We've Got Hollywood Covered

FTC: Keep Ads for Violent Movies Away From Kids

Report says studios aren’t doing enough to protect children

The chairman of the Federal Trade Commission is calling on film studios to do more to keep ads and trailers for violent films away from media, internet sites or theaters where they are likely to be seen by younger kids.

Jon Leibowitz made the comments Thursday as the FTC released its latest report on the advertising and marketing of violent movies, music and videogames, a report required by Congress.

The report, the FTC’s seventh since 2000, said that while studios aren’t specifically targeting youths with ads for inappropriate content, they also aren’t doing enough to prevent them from seeing ads or trailers with “stronger content.”

The FTC also questioned whether directors’ cuts and other unrated DVD’s are leaving parents without  a clear understanding of what their children are in for. The FTC suggested that the Motion Pictures Association of America ad guidelines may not go far enough — and one recent change may in fact have caused new problems.

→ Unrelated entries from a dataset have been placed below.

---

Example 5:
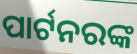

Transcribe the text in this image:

ପାର୍ଟନରଙ୍କ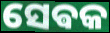
ସେଵକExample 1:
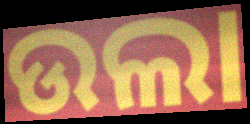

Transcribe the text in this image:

ଉଲା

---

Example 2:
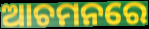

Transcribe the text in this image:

ଆଚମନରେ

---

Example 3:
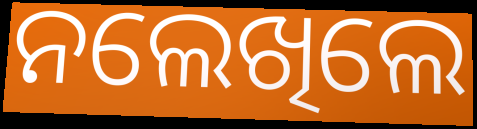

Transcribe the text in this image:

ନଲେଖିଲେ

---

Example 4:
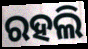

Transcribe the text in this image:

ରହଲି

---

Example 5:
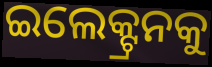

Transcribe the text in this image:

Leibowitz said while studios have agreed not to advertise films with adult content in programs with an audience level that is more than 35 percent children, there are still some programs where films are advertised with “substantial youth audience in size and composition.” 

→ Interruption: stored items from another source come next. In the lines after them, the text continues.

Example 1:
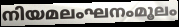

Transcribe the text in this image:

നിയമലംഘനംമൂലം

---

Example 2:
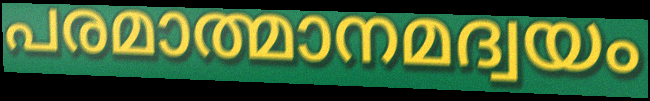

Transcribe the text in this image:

പരമാത്മാനമദ്വയം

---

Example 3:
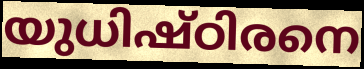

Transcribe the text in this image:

യുധിഷ്ഠിരനെ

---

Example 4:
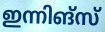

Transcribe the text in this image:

Some consumer groups in the past have questioned advertising of violent films on the Super Bowl.

He also questioned the advertising of PG-13 films on channels like Nickelodeon and Cartoon Network.

Howard Gantman, MPAA’s VP-corporate communications, said the movie industry takes its responsibility to parents seriously.

“For more than four decades the motion-picture industry has voluntarily adhered to the movie ratings system and the accompanying advertising approval process to help ensure that movies and advertising are viewed by, and marketed to, appropriate audiences,” he said.

“We take seriously our responsibility to parents and to that end, employ rigorous standards in reviewing content so that all advertising is suitable for the audience it is intended for — whether in the movie theater, on television, or on the Internet.”